Call of Doom
The story of Doom 4 is one that has mostly not been told yet. For years, id Software toiled away at the next Doom game while simultaneously working on Rage. Eventually, that project was scrapped and another (2016’s Doom) was started. We never got much information about what went wrong with Doom 4.
New details come to light today, courtesy of the video game documentary series No Clip (the segment starts at 12:22). Designer Kevin Cloud, the person responsible for many of Doom 4‘s direction decisions, admitted that it ended up feeling too much like a Call of Duty game. “We had explored a direction and got to a certain point where we felt like this wasn’t really capturing what we felt like was going to be a strong Doom and what the fans would want from us,” he commented.
Producer Marty Stratton elaborated by saying “[It was] a lot more cinematic, a lot more story to it. There were a lot more characters around you that you were with throughout the course of the gameplay.” He continued “It was totally new. You were taking cover and popping up and shooting enemies. The demons looked a lot different. It took a while to get into actually fighting demons. You were kind of fighting a lot more zombie-type creatures early in the game.”
In hindsight, Cloud said that it wasn’t the right approach to a Doom game, but that his decisions were an attempt to get more connection to the world. It was an angle that looked at the global impact of what was happening and tried to tell the stories of many people. Creative director Hugo Martin smartly summed up why it didn’t work by offering “Doom is about one guy involved in big things and Doom 4 was more about the big things.”

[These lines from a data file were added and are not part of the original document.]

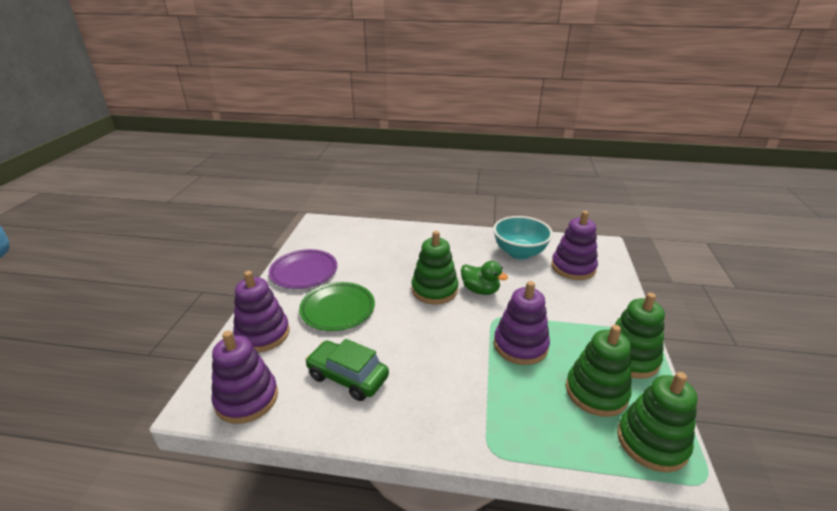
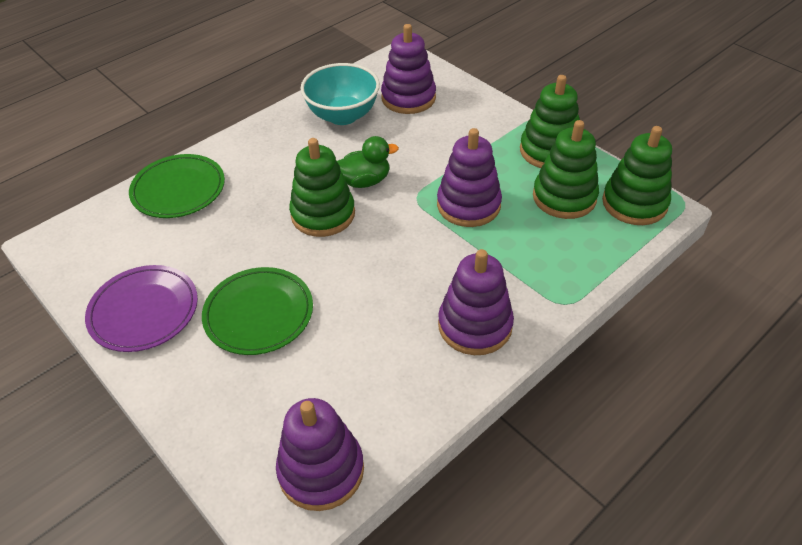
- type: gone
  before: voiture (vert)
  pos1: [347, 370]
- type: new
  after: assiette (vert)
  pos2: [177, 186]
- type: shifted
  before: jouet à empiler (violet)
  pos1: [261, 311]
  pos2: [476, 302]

The end result is that Doom 4 didn’t feel like Doom. Both id and parent company ZeniMax agreed that it should be ditched in favor of trying again. That’s a tough business call to make when you consider that actually releasing a game is the only way to make money. We’ll probably never know whether redoing all that work for this year’s Doom ended up making financial sense. But, it’s undoubtedly the option that kept Doom as a viable franchise for the foreseeable future.